◆ Aim of the task
For each record that follows, write out an identical copy.

──────

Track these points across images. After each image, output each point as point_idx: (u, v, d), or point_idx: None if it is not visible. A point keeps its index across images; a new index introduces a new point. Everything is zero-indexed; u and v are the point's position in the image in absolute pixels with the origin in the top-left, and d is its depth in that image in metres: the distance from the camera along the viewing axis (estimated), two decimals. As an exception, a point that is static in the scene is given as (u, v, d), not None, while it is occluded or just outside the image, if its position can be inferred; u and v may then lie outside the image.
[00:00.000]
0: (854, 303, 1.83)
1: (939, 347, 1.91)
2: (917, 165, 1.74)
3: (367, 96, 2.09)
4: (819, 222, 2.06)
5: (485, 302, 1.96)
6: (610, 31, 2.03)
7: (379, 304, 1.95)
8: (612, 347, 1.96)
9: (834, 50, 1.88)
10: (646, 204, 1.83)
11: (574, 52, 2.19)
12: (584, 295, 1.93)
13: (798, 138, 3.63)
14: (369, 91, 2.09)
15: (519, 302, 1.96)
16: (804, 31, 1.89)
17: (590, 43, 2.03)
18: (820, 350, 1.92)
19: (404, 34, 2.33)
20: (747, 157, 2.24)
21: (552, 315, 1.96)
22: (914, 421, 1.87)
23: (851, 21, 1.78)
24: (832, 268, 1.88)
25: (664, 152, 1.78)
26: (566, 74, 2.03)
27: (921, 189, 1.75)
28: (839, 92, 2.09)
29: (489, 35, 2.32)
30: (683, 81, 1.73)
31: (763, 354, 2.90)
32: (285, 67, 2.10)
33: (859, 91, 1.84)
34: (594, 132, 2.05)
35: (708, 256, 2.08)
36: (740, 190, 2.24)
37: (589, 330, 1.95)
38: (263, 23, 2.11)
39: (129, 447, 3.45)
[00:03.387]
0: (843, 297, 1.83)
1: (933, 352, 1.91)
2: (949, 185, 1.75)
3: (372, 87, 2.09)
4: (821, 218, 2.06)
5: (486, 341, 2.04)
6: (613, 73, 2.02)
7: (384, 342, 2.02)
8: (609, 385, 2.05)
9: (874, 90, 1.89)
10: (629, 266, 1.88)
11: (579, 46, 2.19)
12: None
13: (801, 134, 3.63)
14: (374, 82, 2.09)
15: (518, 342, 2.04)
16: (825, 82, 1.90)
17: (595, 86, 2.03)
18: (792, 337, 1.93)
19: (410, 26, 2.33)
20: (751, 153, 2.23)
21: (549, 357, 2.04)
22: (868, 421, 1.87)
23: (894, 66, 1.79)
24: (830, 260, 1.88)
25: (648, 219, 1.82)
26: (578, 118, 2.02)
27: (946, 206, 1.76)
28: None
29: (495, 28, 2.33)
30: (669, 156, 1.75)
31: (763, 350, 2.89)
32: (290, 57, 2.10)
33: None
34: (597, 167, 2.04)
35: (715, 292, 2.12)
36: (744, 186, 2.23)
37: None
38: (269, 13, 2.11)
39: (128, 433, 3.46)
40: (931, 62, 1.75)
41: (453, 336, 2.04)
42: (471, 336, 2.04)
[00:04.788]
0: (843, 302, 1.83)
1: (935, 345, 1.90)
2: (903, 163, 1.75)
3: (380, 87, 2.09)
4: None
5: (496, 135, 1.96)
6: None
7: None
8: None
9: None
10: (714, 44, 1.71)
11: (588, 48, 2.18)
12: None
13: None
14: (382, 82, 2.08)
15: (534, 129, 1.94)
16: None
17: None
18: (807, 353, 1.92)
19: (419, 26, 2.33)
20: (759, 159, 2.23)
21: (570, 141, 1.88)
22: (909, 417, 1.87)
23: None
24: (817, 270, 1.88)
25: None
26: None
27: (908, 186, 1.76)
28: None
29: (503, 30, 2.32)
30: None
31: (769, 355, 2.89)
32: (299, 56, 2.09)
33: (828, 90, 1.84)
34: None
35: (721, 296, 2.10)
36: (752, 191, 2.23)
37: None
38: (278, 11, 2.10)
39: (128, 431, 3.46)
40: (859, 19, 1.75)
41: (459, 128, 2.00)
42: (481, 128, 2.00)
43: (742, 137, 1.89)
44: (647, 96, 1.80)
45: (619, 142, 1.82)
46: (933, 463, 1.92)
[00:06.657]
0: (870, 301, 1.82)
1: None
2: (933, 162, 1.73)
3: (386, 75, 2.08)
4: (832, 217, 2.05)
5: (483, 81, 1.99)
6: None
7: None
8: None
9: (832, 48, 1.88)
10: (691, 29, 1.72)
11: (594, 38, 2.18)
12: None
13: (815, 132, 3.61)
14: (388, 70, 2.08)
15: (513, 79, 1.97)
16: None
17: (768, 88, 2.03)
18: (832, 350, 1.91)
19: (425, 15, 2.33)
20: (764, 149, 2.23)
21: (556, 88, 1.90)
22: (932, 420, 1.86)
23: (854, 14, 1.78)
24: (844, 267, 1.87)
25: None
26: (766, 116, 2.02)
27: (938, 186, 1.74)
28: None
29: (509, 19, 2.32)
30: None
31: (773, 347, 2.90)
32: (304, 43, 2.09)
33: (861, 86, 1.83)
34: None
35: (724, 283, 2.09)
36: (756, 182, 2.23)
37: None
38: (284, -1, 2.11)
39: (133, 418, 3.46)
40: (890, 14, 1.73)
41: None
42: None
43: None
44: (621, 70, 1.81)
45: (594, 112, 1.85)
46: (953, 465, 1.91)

──────

◆ Solution to this task
Track these points across images. After each image, output each point as point_idx: (u, v, d), or point_idx: None if it is not visible. A point keeps its index across images; a new index introduces a new point. Everything is zero-indexed; u and v are the point's position in the image in absolute pixels with the origin in the top-left, and d is its depth in that image in metres: the distance from the camera along the viewing axis (estimated), two decimals. As an exception, a point that is static in the scene is given as (u, v, d), not None, while it is occluded or just outside the image, if its position can be inferred; u and v may then lie outside the image.
[00:00.000]
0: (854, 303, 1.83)
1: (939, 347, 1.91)
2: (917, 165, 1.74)
3: (367, 96, 2.09)
4: (819, 222, 2.06)
5: (485, 302, 1.96)
6: (610, 31, 2.03)
7: (379, 304, 1.95)
8: (612, 347, 1.96)
9: (834, 50, 1.88)
10: (646, 204, 1.83)
11: (574, 52, 2.19)
12: (584, 295, 1.93)
13: (798, 138, 3.63)
14: (369, 91, 2.09)
15: (519, 302, 1.96)
16: (804, 31, 1.89)
17: (590, 43, 2.03)
18: (820, 350, 1.92)
19: (404, 34, 2.33)
20: (747, 157, 2.24)
21: (552, 315, 1.96)
22: (914, 421, 1.87)
23: (851, 21, 1.78)
24: (832, 268, 1.88)
25: (664, 152, 1.78)
26: (566, 74, 2.03)
27: (921, 189, 1.75)
28: (839, 92, 2.09)
29: (489, 35, 2.32)
30: (683, 81, 1.73)
31: (763, 354, 2.90)
32: (285, 67, 2.10)
33: (859, 91, 1.84)
34: (594, 132, 2.05)
35: (708, 256, 2.08)
36: (740, 190, 2.24)
37: (589, 330, 1.95)
38: (263, 23, 2.11)
39: (129, 447, 3.45)
[00:03.387]
0: (843, 297, 1.83)
1: (933, 352, 1.91)
2: (949, 185, 1.75)
3: (372, 87, 2.09)
4: (821, 218, 2.06)
5: (486, 341, 2.04)
6: (613, 73, 2.02)
7: (384, 342, 2.02)
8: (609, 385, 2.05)
9: (874, 90, 1.89)
10: (629, 266, 1.88)
11: (579, 46, 2.19)
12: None
13: (801, 134, 3.63)
14: (374, 82, 2.09)
15: (518, 342, 2.04)
16: (825, 82, 1.90)
17: (595, 86, 2.03)
18: (792, 337, 1.93)
19: (410, 26, 2.33)
20: (751, 153, 2.23)
21: (549, 357, 2.04)
22: (868, 421, 1.87)
23: (894, 66, 1.79)
24: (830, 260, 1.88)
25: (648, 219, 1.82)
26: (578, 118, 2.02)
27: (946, 206, 1.76)
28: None
29: (495, 28, 2.33)
30: (669, 156, 1.75)
31: (763, 350, 2.89)
32: (290, 57, 2.10)
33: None
34: (597, 167, 2.04)
35: (715, 292, 2.12)
36: (744, 186, 2.23)
37: None
38: (269, 13, 2.11)
39: (128, 433, 3.46)
40: (931, 62, 1.75)
41: (453, 336, 2.04)
42: (471, 336, 2.04)
[00:04.788]
0: (843, 302, 1.83)
1: (935, 345, 1.90)
2: (903, 163, 1.75)
3: (380, 87, 2.09)
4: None
5: (496, 135, 1.96)
6: None
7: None
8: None
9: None
10: (714, 44, 1.71)
11: (588, 48, 2.18)
12: None
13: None
14: (382, 82, 2.08)
15: (534, 129, 1.94)
16: None
17: None
18: (807, 353, 1.92)
19: (419, 26, 2.33)
20: (759, 159, 2.23)
21: (570, 141, 1.88)
22: (909, 417, 1.87)
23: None
24: (817, 270, 1.88)
25: None
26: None
27: (908, 186, 1.76)
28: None
29: (503, 30, 2.32)
30: None
31: (769, 355, 2.89)
32: (299, 56, 2.09)
33: (828, 90, 1.84)
34: None
35: (721, 296, 2.10)
36: (752, 191, 2.23)
37: None
38: (278, 11, 2.10)
39: (128, 431, 3.46)
40: (859, 19, 1.75)
41: (459, 128, 2.00)
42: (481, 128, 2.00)
43: (742, 137, 1.89)
44: (647, 96, 1.80)
45: (619, 142, 1.82)
46: (933, 463, 1.92)
[00:06.657]
0: (870, 301, 1.82)
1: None
2: (933, 162, 1.73)
3: (386, 75, 2.08)
4: (832, 217, 2.05)
5: (483, 81, 1.99)
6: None
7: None
8: None
9: (832, 48, 1.88)
10: (691, 29, 1.72)
11: (594, 38, 2.18)
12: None
13: (815, 132, 3.61)
14: (388, 70, 2.08)
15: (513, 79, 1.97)
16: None
17: (768, 88, 2.03)
18: (832, 350, 1.91)
19: (425, 15, 2.33)
20: (764, 149, 2.23)
21: (556, 88, 1.90)
22: (932, 420, 1.86)
23: (854, 14, 1.78)
24: (844, 267, 1.87)
25: None
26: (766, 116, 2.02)
27: (938, 186, 1.74)
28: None
29: (509, 19, 2.32)
30: None
31: (773, 347, 2.90)
32: (304, 43, 2.09)
33: (861, 86, 1.83)
34: None
35: (724, 283, 2.09)
36: (756, 182, 2.23)
37: None
38: (284, -1, 2.11)
39: (133, 418, 3.46)
40: (890, 14, 1.73)
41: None
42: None
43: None
44: (621, 70, 1.81)
45: (594, 112, 1.85)
46: (953, 465, 1.91)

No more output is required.